Mit der Frage nach der Bedeutung von Waffengräbern befassten sich die vier Vorträge der ersten Sektion. Zunächst stellte BENJAMIN HAMM (Freiburg) sein laufendes Dissertationsprojekt vor, für das er eine Datenbank von etwa 2.000 waffenführenden Gräbern aus der Westhälfte des Römischen Reiches aus der Zeit zwischen 300 und 500 erstellt hat. Diese seien aber nur ein äußerst geringer Anteil der insgesamt aus diesem Zeitraum bekannt gewordenen Gräber (etwa 60.000 bislang dokumentiert). Im Hinblick auf die Frage, wer die mit Waffen bzw. Militaria ausgestatteten Toten gewesen sein könnten, verwies Hamm darauf, dass unterschiedliche Interpretationen möglich seien und dass die Formel „Waffengrab gleich Kriegergrab“ zu kurz greife. Zudem sei im Untersuchungszeitraum ein beständiger Wandel zu beobachten, wie militärische Aspekte in den Bestattungsbräuchen repräsentiert werden konnten. Als eine Tendenz sei immerhin festzustellen, dass in der Zeit um 500, insbesondere in den Grenzräumen des römischen Westreiches, den Bestatteten zunehmend vollständige Waffenensembles beigegeben wurden, um sowohl deren Kriegstüchtigkeit als auch deren Maskulinität hervorzuheben.

Aufgeführte Einträge:
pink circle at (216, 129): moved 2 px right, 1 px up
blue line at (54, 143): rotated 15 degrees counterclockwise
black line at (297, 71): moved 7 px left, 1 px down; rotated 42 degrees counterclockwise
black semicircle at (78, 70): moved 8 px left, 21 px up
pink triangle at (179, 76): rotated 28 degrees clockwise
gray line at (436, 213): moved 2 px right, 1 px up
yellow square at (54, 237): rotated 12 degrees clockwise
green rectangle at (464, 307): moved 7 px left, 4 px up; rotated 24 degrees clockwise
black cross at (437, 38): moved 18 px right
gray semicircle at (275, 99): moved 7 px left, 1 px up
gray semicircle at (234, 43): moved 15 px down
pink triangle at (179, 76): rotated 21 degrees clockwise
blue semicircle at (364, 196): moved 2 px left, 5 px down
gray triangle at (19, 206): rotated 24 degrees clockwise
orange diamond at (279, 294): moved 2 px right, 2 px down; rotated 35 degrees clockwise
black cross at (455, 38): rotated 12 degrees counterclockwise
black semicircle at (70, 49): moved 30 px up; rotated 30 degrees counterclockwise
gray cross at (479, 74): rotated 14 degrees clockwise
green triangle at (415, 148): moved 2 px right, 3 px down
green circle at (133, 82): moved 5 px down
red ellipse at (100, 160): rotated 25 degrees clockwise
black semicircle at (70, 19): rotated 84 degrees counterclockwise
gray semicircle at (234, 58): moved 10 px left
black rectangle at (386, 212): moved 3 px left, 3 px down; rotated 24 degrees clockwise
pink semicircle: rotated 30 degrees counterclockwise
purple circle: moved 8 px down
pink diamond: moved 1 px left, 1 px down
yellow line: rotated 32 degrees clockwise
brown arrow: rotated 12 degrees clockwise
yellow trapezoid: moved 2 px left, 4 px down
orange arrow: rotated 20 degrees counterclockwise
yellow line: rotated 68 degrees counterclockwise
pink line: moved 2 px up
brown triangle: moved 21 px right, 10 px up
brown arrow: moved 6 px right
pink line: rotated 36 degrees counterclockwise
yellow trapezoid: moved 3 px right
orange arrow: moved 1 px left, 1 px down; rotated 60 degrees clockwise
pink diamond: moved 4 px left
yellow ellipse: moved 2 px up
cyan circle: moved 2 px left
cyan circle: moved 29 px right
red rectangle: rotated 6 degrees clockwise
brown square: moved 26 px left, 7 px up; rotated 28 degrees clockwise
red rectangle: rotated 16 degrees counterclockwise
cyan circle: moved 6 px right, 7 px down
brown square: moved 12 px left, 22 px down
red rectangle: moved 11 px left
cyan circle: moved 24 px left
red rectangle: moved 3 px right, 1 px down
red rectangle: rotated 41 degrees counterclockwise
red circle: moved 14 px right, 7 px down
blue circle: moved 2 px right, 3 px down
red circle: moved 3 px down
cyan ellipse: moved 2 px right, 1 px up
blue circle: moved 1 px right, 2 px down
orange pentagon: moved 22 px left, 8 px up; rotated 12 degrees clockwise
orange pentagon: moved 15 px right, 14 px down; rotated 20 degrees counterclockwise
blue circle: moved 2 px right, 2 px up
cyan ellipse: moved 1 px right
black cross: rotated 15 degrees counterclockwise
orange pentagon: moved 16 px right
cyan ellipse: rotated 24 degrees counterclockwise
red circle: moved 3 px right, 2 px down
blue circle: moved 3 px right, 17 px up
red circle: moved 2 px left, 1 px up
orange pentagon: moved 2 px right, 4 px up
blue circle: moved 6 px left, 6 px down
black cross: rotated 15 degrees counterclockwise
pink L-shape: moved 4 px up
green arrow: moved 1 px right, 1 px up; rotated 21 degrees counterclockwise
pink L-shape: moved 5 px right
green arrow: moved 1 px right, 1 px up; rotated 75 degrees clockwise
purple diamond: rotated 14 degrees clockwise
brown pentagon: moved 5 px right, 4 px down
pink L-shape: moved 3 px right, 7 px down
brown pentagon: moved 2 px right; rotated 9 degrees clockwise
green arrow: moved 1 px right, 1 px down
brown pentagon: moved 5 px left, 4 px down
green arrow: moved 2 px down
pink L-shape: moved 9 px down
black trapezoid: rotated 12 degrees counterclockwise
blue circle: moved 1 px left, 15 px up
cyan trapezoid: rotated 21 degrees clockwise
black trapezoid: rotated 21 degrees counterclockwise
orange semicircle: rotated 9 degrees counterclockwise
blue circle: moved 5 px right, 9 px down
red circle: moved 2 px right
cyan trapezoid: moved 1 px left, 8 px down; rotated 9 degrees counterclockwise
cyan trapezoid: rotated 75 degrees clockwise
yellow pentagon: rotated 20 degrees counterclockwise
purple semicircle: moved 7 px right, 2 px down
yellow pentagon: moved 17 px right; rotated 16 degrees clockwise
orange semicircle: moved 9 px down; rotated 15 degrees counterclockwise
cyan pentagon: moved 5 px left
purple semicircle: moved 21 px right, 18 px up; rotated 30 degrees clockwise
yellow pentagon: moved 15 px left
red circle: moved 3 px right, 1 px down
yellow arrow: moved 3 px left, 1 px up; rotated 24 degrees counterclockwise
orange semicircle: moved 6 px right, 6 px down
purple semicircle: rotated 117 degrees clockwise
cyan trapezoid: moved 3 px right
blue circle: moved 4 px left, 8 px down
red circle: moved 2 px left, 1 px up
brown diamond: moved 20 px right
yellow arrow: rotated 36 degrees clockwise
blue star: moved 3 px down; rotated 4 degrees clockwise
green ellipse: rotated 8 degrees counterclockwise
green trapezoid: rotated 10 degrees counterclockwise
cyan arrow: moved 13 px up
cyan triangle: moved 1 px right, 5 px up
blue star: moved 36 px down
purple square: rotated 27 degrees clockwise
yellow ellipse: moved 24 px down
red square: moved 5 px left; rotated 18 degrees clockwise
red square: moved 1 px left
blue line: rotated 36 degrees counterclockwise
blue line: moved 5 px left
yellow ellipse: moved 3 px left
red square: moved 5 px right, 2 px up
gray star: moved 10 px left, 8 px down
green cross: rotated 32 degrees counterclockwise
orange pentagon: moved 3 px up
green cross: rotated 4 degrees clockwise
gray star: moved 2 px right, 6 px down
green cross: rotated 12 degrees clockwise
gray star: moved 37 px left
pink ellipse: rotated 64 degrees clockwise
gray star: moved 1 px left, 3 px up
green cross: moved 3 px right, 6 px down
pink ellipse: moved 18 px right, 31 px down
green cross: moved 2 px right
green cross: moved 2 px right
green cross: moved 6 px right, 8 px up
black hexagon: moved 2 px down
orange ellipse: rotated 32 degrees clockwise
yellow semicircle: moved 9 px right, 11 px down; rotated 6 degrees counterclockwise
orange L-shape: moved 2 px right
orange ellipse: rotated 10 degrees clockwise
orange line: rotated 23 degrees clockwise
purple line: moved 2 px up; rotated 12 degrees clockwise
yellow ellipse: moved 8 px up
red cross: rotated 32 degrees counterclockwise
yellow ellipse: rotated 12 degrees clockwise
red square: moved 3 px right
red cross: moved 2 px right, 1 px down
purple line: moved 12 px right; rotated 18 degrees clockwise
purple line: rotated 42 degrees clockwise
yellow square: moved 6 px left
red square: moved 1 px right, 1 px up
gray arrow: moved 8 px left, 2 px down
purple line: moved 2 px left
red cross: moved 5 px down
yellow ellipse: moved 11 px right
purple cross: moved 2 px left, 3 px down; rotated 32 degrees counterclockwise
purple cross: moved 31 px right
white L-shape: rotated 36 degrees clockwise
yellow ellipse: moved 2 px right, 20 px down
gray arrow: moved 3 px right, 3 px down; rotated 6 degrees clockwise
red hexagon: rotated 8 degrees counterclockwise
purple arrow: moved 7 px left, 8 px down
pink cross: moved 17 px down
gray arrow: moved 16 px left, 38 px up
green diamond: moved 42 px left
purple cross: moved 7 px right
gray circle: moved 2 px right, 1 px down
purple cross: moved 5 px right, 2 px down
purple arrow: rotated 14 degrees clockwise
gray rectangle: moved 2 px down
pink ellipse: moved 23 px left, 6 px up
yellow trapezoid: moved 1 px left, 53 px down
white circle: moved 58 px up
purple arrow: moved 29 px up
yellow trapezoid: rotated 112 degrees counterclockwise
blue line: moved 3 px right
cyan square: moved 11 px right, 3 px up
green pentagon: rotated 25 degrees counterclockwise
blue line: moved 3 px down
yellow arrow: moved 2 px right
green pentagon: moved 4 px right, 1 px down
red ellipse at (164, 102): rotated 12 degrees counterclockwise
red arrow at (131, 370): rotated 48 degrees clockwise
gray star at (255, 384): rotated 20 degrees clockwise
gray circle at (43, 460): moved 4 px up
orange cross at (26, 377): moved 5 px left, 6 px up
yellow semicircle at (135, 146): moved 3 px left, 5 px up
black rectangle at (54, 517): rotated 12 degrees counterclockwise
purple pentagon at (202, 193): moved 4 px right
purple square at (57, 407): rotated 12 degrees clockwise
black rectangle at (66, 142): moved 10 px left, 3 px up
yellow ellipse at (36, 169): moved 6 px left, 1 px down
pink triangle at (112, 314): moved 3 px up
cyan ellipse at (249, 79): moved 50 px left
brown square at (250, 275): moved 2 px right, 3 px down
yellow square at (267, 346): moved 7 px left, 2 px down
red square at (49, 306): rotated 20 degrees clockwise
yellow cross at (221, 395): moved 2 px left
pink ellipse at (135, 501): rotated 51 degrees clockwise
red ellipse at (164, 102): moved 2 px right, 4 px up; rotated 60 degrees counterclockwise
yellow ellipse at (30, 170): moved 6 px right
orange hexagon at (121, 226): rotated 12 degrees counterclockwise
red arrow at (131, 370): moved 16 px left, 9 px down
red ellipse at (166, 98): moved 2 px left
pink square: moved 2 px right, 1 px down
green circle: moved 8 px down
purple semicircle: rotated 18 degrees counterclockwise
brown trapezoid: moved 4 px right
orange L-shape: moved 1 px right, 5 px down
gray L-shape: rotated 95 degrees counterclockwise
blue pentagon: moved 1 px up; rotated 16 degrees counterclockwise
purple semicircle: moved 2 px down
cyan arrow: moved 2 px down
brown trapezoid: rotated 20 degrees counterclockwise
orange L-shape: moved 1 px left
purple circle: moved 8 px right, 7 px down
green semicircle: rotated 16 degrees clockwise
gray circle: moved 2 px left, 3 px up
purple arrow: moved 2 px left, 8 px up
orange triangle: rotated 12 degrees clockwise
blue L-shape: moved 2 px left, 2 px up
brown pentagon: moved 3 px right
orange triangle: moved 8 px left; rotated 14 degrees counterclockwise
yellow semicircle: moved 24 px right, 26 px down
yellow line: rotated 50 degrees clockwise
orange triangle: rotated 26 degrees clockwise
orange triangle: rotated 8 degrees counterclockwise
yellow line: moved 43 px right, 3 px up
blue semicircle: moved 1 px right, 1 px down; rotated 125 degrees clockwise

Arbeitsaufträge:
A - Wie viele waffenführende Gräber umfasst die Datenbank, die Benjamin Hamm laut dem Textauszug über Waffengräber erstellt hat?
B - Setze den Textauszug über Waffengräber nach seinem letzten Satz fort.
Die Einträge spielen hierfür keine Rolle.

Erwartete Ergebnisse:
A - Etwa 2.000 Gräber.

B -
Auch HUBERT FEHR (Tierhaupten) argumentierte in seinem Vortrag, der sich vor allem auf Befunde des sechsten bis siebten Jahrhunderts konzentrierte, dass nicht jedes mit Waffen ausgestattete Grab zwangsläufig als Kriegergrab angesprochen werden müsse. So gab er zu bedenken, dass diverse Objekte, die als Militaria gedeutet werden (so etwa bestimmte Gürtelschnallen), auch in Frauengräbern vorkommen. Fehr stellte die Befunde verschiedener frühmittelalterlicher Reihengräberfelder im südlichen Zentraleuropa vor und kam zu dem Ergebnis, dass die dort zu beobachtenden Grabsitten stark von einem militärischen Habitus geprägt waren und durchaus mit einer Massenmilitarisierung der jeweiligen Ortsbevölkerung erklärt werden können. Diese habe mitunter erhebliche Ressourcen aufgewandt, den militärischen Habitus im Bestattungsritual hervorzuheben.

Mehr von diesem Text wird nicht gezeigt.